A Hawaii woman recalls her
husband's death 10 years ago


Ten years after her husband was killed in a San Francisco massacre, Hawaii Kai resident Michelle Hobus still honors his memory every July 1.

Today will be no different as she and loved ones throw flowers in the ocean off Portlock Point, which she said was one of her late husband's favorite surfing spots while growing up in Hawaii. His ashes were spread there after his death on July 1, 1993.

"It was very healing for all of us," said Hobus, formerly Michelle Scully. "Afterwards, everyone got in the water and surfed. It was exactly what he wanted."

Hobus was visiting her husband, John Scully, at his San Francisco law firm, Petite & Martin, when Gain Luigi Ferri, a disgruntled former client, walked into the office armed with two semiautomatic TEC-DC9s and began shooting.

Michelle and her husband had sought refuge in the nearest room, but the door did not have a lock. They tried to block the door with a file cabinet, but it would not budge.

Finally, Scully spread his 6-foot-4 body over his wife to shield her as the gunman wordlessly opened the door and fired. Scully was hit six times, his wife once.

"Michelle, I am sorry," Scully said a few minutes later. "I am dying."

The couple had been married for just nine months.

Scully's death, along with those of the seven other people that day, spurred Michelle and other survivors to lobby Congress and push for stronger gun-control laws.

Their work was rewarded four months after the tragedy, when then-President Bill Clinton signed the Brady Bill, requiring background checks on gun purchasers. Then the following year, Clinton signed the assault weapons ban, which had been approved by Congress after emotional testimony from those who survived the shooting.

"Two years following the shooting, I really threw myself into the work," said Hobus. "We did a lot of lobbying in D.C. and Sacramento."

The California Legislature also strengthened the state's assault weapons ban in 1999, and last year it removed a state law protecting gunmakers from negligence suits. That law had been cited by the state Supreme Court in throwing out a lawsuit filed by the shooting's survivors against Navegar Inc., which made the TEC-DC9s.

But now it looks like the battle must be renewed again.

House Majority Leader Tom DeLay said last month that he will not call for a vote on the renewal of the assault weapons ban, which expires in September 2004. The House also passed -- and the Senate is considering -- a bill granting new legal immunity to companies that make and sell guns, effectively overturning the California law.

For pro-gun groups, the new atmosphere is long overdue.

"People use their hands, like clubs, to kill somebody more than they use guns," said Larry Pratt, executive director of Gun Owners of America. "So the next step will be to amputate their hands?"

But while Hobus, who remarried seven years ago, wants to help any way she can, she said she is not sure how involved she wants to be in the fight this time.

The mother of two sons, ages 5 and 6, said she wants to spend this summer caring for her boys and then looking for a job as an attorney here after having passed the Hawaii bar exam in February.

"I just have to figure out what I can do here in Hawaii," she said. "Really, my goal is to make this world a better place to live in."

"If I can find a job that allows me to do that and still be home to take care of my kids, that's what I want to do."


The Associated Press contributed to this story.

__Information shown__
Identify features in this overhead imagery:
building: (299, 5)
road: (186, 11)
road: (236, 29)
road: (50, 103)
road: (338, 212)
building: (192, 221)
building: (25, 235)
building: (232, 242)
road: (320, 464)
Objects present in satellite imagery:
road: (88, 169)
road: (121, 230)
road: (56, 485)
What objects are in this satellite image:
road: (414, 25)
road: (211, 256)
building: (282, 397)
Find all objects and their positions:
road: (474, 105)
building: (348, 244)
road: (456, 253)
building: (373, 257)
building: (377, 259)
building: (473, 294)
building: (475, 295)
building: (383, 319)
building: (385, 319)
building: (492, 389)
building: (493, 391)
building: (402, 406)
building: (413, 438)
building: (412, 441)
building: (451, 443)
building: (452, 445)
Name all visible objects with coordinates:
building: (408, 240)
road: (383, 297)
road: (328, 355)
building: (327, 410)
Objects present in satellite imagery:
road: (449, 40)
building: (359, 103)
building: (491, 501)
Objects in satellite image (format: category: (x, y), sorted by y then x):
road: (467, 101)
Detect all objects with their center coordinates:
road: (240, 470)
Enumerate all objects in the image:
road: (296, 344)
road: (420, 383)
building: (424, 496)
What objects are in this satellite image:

__What needs to be done__
Condense the article about Michelle Hobus into three sentences.

__Finished exercise__
Ten years after her husband, John Scully, was killed shielding her in a July 1, 1993, shooting at his San Francisco law firm, Hawaii Kai resident Michelle Hobus still honors him each July 1 by throwing flowers in the ocean off Portlock Point, where his ashes were spread. Scully's death and those of seven others that day spurred Hobus and other survivors to lobby for stronger gun-control laws, and the Brady Bill was signed four months later and the assault weapons ban the following year. With House Majority Leader Tom DeLay saying he will not call a vote to renew that ban before it expires in September 2004, Hobus, now remarried and the mother of two young sons, says she is unsure how involved she wants to be in the fight this time.